The future success of small commercial and quick printers lies in their ability to differentiate themselves, to articulate that differentiation and to do a better job of marketing themselves to existing and potential customers. As new services are added to the mix, educating customers about those services – and how they can help customers achieve their business objectives – is critical.

Another opportunity is for a smaller printer to align or sell to someone affiliated with one of the major franchise networks, such as PrintThree, Kwik Kopy or Minuteman, all of which are looking to expand in Canada. Franchises benefit from the name recognition of the national brand. They also benefit from the significant infrastructure investments the franchisors make on their behalf in terms of shared services, technology, training, negotiated purchase prices for equipment, consumables and more, and the ease with which they can interact with their peers in the network to share best practices, support customers with shared capabilities and distributed printing, etc.

For those who survive, however, the good news is that sales per shop will continue to grow. While overall print volumes will continue to contract, the number of establishments will decline faster, leaving more work for fewer printers to do.

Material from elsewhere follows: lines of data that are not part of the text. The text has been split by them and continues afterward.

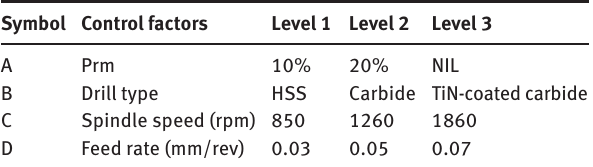
Table 3: Control factors and their levels.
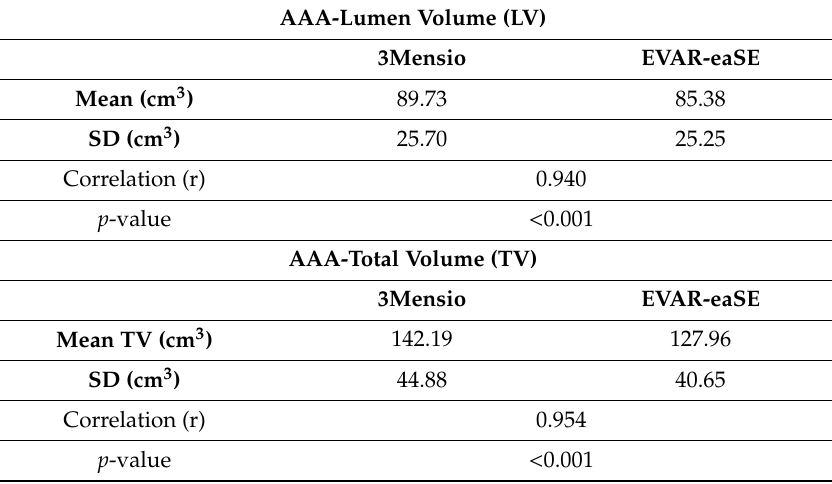
Table 5. Paired samples correlation table between EVAR-eaSE and 3Mensio volumetric computations, for 26 retrospective abdominal aortic aneurysm (AAA)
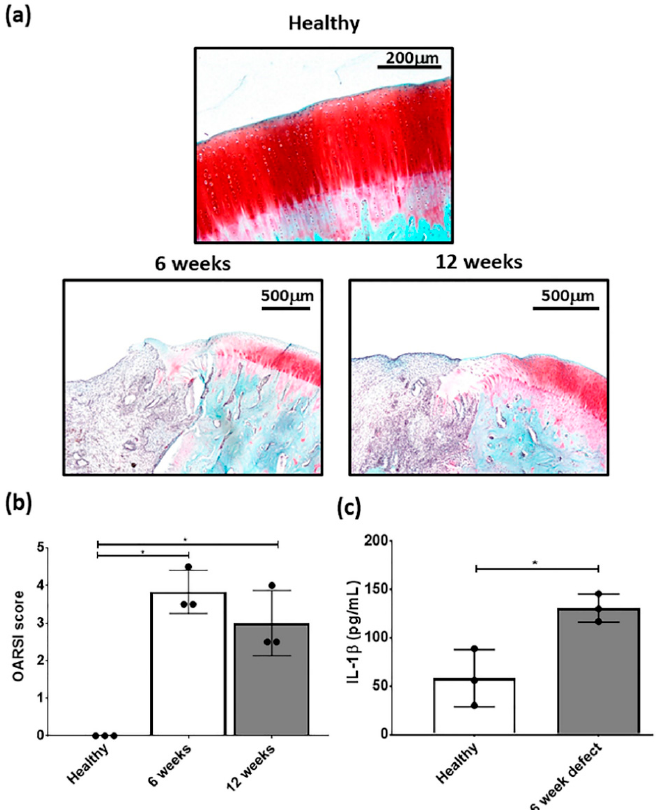
Figure 3. Representative ( a ) safranin-O/fast green stained healthy, 6 and 12 week defects used for the examination of focal early OA in the defect. ( b ) OARSI score for healthy, 6 and 12 week defects post-surgery and ( c ) measurement of IL-1 β in cartilage from healthy and defect cartilage. Data represent mean ± S.D.; n = 3, with dots representing the mean from three blinded scorers (five sections per defect). * p < 0.05.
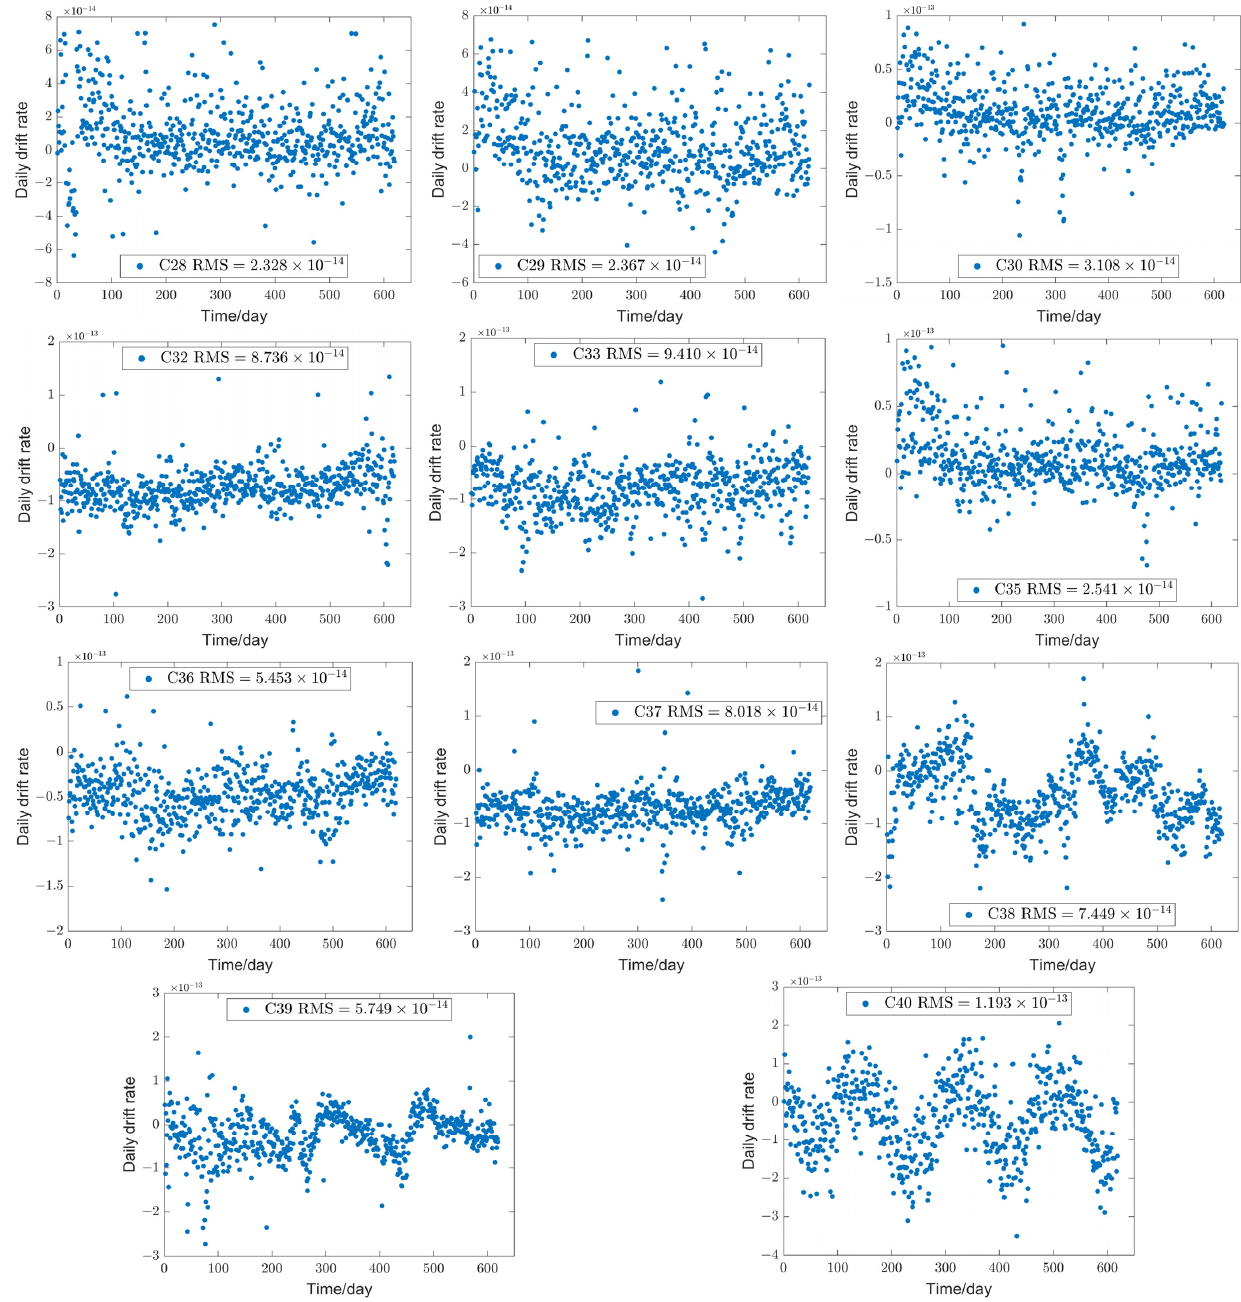
Figure 8. Daily drift rate of BDS satellite clocks.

At the same time, surviving printers will augment revenues with a growing share of value-added, non-print services and higher value digital print applications that will allow them to not only grow revenues, but increase profits as well. It is likely that segment revenue will be up as well, with successful shops continuing to outpace average growth numbers by a significant factor.

As small commercial and quick printers think about their future, there are a few key components they should be considering.
Succession planning: Will a family member or key employee be ready, willing and able to take over the business as the current owner approaches retirement? If not, will they continue to invest in the business?

Investments: If the current owner is not investing in the business, what will be the value of the business at time of retirement? Depending on how distant that time is, will it be able to survive that long? If an owner is merely taking money out of the business as he or she nears retirement, will there be a book of business to sell once the time arrives?

Sales channels: The winners in the segment realize they must invest heavily in sales channels as well, whether it is Internet-driven, outside sales resources or a combination of both. For those who choose to continue to rely on walk-in/retail and long-standing relationships, the future will look bleaker.

Diversification: What ancillary services can easily be added to boost revenues, profits and market differentiation? Does it make sense to build, buy or partner to deliver these services? Smaller printers should consider all three options as they strive to grow their businesses. Franchisees should leverage the capabilities that their larger sister franchises or the franchisor can offer to expand the range of services they can offer their customers.

Business support systems: Especially for the independent printer, it is growing more difficult to do everything it takes to manage a hectic business on a day-to-day basis, while at the same time keeping up with industry best practices in people, process and technology. Additionally, these smaller independent players are often at a cost disadvantage as compared to larger firms, and those that are affiliated with some type of network that offers them preferential pricing from vendors of equipment, service, supplies and consumables.

Small commercial and quick printers are small business people and, generally, entrepreneurs. Those who are successful would likely be successful in any business; those who are struggling cannot totally blame their lack of success on industry woes. Despite the surface view reflecting declining print shipments and a declining number of establishments, under the surface there are still vibrant, dynamic and growing prospects for those who wish to invest the time, effort and dollars to take advantage of new opportunities.